> Document excerpt
....
On average we're seeing somewhere around 400Mbit aggregated throughput for about 1200 users.

After a year of troubleshooting we finally decided to completely remove the 15600 and see if the DirectAccess(IPSec tunnels) was the root cause, but immidiately bottlenecked the 10Gbit interface on the servers with users getting up to 890Mbit throughput.

During normal operations a single user can sometime peak it's connection through our 15600 at 40-60 Mbit, but on average looks at about 0,3-0,5Mbit throughput.

Is this expected behavior from this Security Appliance? Using the 15600 we're getting a 99.97-99.98% performance drop in our network. I say to my network team that this can't be working as expected, but they claim both our support organization and CheckPoint TAC says there is nothing wrong with our setup. I haven't personally spoken to a CheckPoint rep since our support agreement only gives me access to the "experts" at our support organization.

If this really is how terrible the performance is in this regard I honestly can't understand why anyone would consider using CheckPoint as a vendor getting 3 cents on the dollar in a best case scenario.

Do I just turn the page and go with another vendor for our next investment or is there an actual motivation to why our setup is struggling this bad?

Vladimir · ‎2021-06-18

What IP do you have in the NAT properties of the DA server object itself?

Is the NAT rule you are describing a manual one, or automatically created?

Could the IPs 123.10.20.110 and the network 123.10.20.0 be remnants of the old ISP range?

Last one (for this post:)): are there any load balancers in the picture that are not mentioned?

stefan_am · ‎2021-06-18

Thank you very much for taking the time:) I really don't mind a million questions to resolve this!

123.10.20.110 is a manually created object which is added to a manual NAT rule. The actual server 10.10.20.110 is the target destination in that rule at that object does not have any NAT properties at all. I just typed 123.10.20.110 as an example, our actual address is something else but it's an address for our own B-range that we own. (123.10.0.0/16) We do have a bunch of different rules for other services on 123.10.21.0, 123.10.22.0 and so on, but all those are defined subnets and I can find bonds that contain those subnets when looking at the interfaces.

Vladimir · ‎2021-06-18

I am puzzled then in how the inbound traffic actually getting to that server at all if its actual IP is in RFC 1918 range and it does not have proper public IP assigned to it while at the same time there is no accurate manual NAT (Static) rule is defined for it.
....
> Provided information
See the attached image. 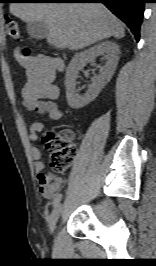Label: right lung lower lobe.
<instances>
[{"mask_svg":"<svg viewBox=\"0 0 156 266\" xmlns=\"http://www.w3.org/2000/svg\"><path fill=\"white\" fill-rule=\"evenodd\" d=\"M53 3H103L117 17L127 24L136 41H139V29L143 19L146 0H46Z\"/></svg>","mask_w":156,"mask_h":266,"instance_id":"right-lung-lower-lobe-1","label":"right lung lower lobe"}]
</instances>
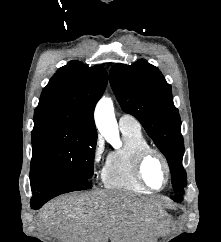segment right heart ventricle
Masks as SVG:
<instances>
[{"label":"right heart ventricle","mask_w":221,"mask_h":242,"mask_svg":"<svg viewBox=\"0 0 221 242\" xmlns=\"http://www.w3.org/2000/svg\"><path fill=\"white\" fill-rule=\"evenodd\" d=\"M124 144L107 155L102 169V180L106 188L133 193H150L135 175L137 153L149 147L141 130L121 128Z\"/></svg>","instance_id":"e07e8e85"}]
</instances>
....
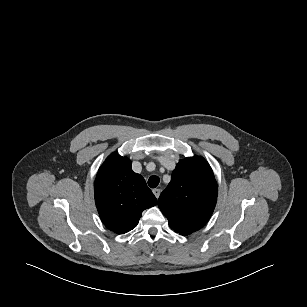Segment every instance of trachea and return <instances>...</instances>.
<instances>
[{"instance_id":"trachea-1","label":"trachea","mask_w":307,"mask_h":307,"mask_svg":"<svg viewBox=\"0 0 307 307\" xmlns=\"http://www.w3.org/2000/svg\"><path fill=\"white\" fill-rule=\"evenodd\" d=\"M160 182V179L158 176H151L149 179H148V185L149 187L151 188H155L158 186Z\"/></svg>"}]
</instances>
....
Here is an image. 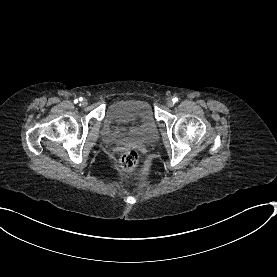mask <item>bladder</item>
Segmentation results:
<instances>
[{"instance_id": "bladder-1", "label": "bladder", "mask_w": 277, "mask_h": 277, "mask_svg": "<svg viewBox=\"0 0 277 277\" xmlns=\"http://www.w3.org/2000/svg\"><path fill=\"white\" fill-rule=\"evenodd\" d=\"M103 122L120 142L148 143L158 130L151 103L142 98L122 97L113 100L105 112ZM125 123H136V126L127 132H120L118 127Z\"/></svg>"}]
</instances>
....
> Complete the following
1. From the forum thread about the 15600 appliance, output the passage starting with "I am puzzled" and going on through "defined for it.".
2. In the forum thread about the 15600 appliance, about how much aggregated throughput is seen on average for about 1200 users?

> Worked solutions
1.
I am puzzled then in how the inbound traffic actually getting to that server at all if its actual IP is in RFC 1918 range and it does not have proper public IP assigned to it while at the same time there is no accurate manual NAT (Static) rule is defined for it.

2. Around 400Mbit.